Le bassin minier des Cévennes

À partir de Chamborigaud, on entre dans le bassin houiller des Cévennes, superposition de plusieurs milliers de mètres de grès, de conglomérats et de schistes sédimentaires renfermant des niveaux plus ou moins importants de houille, qui ont été intensément exploités pendant plus de cent ans. Les dernières exploitations, à ciel ouvert, ont fermé au début du xxie siècle. Chemin faisant, on peut encore en observer divers vestiges. Du Pradel à Alès, on traverse une étroite bande de terrains plus récents (Trias, Jurassique et Crétacé), riches en carbonates (calcaires, dolomies, marnes, grès), souvent appelée « bordure sous-cévenole ». Cette zone a été particulièrement riche en mines métalliques (plomb, zinc, pyrite, fer, etc.) dont certaines ont été exploitées depuis fort longtemps.

De la faille des Cévennes à celle de Nîmes

À Alès, la faille des Cévennes nous fait quitter le socle hercynien pour pénétrer dans le fossé d’Alès puis la vaste zone des « Garrigues ». C’est au cours de l’Oligocène (– 34 à – 23 MA) que le fossé d’Alès va s’ouvrir et se remplir de 1 000 à 2 000 m de sédiments.
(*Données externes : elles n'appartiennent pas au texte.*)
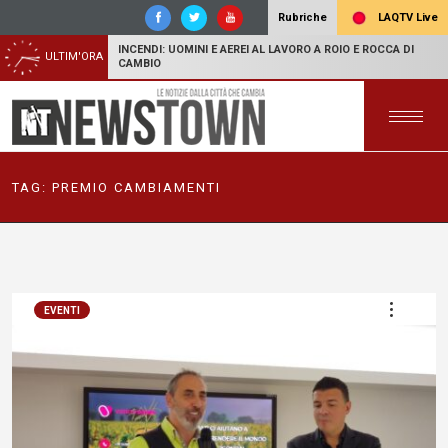
LAQTV Live
Rubriche
INCENDI: UOMINI E AEREI AL LAVORO A ROIO E ROCCA DI
ULTIM'ORA
CAMBIO
TAG:
PREMIO CAMBIAMENTI
EVENTI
La zone des « Garrigues » s’étend de la faille des Cévennes à celle de Nîmes. C’est une vaste zone de collines et de plateaux calcaires, plus ou moins fortement karstifiés, dont l’altitude moyenne est comprise entre 200 et 300 m, alternant avec des bassins marneux ou alluviaux. La végétation y est caractéristique, à base de chêne vert et de chêne pubescent, parfois réduite à l’état de brousse de chêne kermès, de thym, de romarin, etc. Les marnes sont à l’origine des zones basses (dépressions) cultivées et montrent souvent des talus spectaculairement ravinés.

Les plaines bordières

Au sud-est, la faille de Nîmes interrompt brutalement les « Garrigues » et affaisse l’ensemble des formations géologiques. On entre dans le domaine des plaines bordières, couvertes de cailloutis du début du Quaternaire, localement de limons, où l’altitude dépasse rarement 100 m. Cette faille de Nîmes limite un profond fossé d’effondrement (graben) correspondant à la Vistrenque et au graben de Pujaut. Ce fossé est rempli de sédiments renfermant des niveaux d’argiles, de marnes, de calcaires (d’âge oligocène), et aussi d’une importante série salifère exploitée par forage à Vauvert. C’est également le long de cette faille que jaillit la source Perrier. À partir de Saint-Gilles, c’est l’entrée en Petite Camargue, zone de sédiments fluviaux, deltaïques.